Cléopâtre VII, fille de Ptolémée XII, fut la dernière reine d’Égypte. Héritière de la longue lignée des Lagides, elle épouse successivement ses frères Ptolémée XIII et Ptolémée XIV, avant de tomber sous le charme de Jules César. Ensemble, ils ont un fils, Ptolémée XV, communément appelé Césarion, destiné à succéder à sa mère sur le trône d’Égypte. Le destin de la reine et son fils bascule, en 44 avant Jésus-Christ, lorsque César est assassiné sur le Champ de Mars. À peine le dictateur divinisé, Octave, Lépide et Marc-Antoine se répartissent la gestion des terres. Tandis qu’Octave gère l’Occident, Lépide se charge de l’Afrique. Marc-Antoine, quant à lui, échoue en Orient. Alors qu’il lutte contre les Parthes, il se rend en Égypte pour demander à la reine son soutien financier. Il rencontre alors Cléopâtre, qui retombe amoureuse.
Les tourtereaux, cependant, sont rapidement confrontés à l’ambition démesurée d’Octave, lequel ne souhaite rien de moins que le pouvoir absolu. Son objectif : réduire la République à néant, fonder l’Empire et faire de l’Égypte une province romaine.
Bien vite, Cléopâtre contracte des dettes envers le pouvoir romain. Prise à la gorge, en 33 avant Jésus-Christ, elle prend la plume et écrit à son fils, Césarion, l’informant officiellement de ce qu’elle a décidé d’exempter un riche romain de taxes à l’import et à l’export. Les frais de douane représentaient alors un pourcentage assez élevé de la marchandise, jusqu’à 100 pour cent de sa valeur de base. Elle renonce ainsi à des sommes mirobolantes, dans l’espoir que cela suffise à apaiser la colère d’Octave.
Le papyrus sur lequel est rédigé l’exonération, appelé P.Bingen 45, en hommage au papyrologue Jean Bingen, a été retrouvé dans l’emballage d’une momie, réalisée en « papyrus mâché. Le corps du texte a été écrit par un scribe, mais le dernier mot, ginesthôi, présente en revanche une écriture différente. Cette signature, signifiant “qu’il en soit ainsi”, donne au document toute sa validité.

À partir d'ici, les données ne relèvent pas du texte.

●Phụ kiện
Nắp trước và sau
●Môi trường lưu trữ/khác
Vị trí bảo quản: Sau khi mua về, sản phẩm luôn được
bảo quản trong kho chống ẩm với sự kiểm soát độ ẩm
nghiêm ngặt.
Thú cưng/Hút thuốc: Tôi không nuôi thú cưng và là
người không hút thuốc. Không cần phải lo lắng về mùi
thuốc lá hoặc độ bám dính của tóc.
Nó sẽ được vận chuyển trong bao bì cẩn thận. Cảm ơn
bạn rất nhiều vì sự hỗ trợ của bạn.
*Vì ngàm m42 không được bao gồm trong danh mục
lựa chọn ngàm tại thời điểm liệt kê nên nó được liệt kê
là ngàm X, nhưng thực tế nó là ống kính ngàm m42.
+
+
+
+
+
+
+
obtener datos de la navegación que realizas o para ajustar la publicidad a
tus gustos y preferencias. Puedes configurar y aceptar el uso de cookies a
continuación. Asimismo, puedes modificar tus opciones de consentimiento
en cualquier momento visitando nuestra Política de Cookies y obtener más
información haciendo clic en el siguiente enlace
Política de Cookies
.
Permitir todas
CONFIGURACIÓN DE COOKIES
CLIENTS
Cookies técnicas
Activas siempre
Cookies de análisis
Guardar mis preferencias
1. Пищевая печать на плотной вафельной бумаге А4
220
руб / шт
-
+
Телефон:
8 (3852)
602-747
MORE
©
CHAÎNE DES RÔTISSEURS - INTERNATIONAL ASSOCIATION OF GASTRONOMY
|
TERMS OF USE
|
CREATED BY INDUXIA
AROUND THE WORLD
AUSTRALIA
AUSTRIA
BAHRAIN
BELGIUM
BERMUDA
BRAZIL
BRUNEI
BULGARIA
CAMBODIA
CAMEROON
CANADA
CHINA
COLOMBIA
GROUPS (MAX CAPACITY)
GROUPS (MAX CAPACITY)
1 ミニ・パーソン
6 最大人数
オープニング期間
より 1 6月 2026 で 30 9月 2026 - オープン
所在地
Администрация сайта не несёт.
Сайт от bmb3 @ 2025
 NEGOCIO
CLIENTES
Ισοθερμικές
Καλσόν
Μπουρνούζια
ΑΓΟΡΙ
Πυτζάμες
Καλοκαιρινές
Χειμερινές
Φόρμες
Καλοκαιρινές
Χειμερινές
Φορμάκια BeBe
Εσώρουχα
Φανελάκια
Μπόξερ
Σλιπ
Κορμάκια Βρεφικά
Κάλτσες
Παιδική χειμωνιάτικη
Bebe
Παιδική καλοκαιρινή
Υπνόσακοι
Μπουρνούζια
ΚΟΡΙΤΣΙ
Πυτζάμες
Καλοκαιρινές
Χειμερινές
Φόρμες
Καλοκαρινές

Longtemps, on a cru qu’il s’agissait d’un document administratif parmi tant d’autres, sans réel intérêt, jusqu’à ce que le professeur Van Minnen s’y intéresse. Il comprend alors que, vu les sommes en jeu, le document a nécessairement dû être signé de la main de la reine elle-même. Ce papyrus n’a de ce fait rien d’ordinaire, puisqu’il constitue le seul véritable autographe de Cléopâtre VII que nous possédons.
Ironie du sort, la reine, sans doute préoccupée par des problèmes d’ordre économique, fait une faute d’orthographe, sans se douter une seconde que, deux mille ans plus tard, elle sera pointée du doigt. En effet, il eut été plus correct d’écrire ginesthô, sans i.
Deux ans plus tard, Marc-Antoine est vaincu par Octave, lors de la bataille d’Actium. Un an après, l’Égypte devient une province romaine, comme en rêvait Octave. Les deux amants, plutôt que d’assister à la déchéance de leur pays, préfèrent se suicider. Quant à Césarion, il est froidement assassiné par Octave, mettant ainsi définitivement fin à la dynastie des Ptolémée.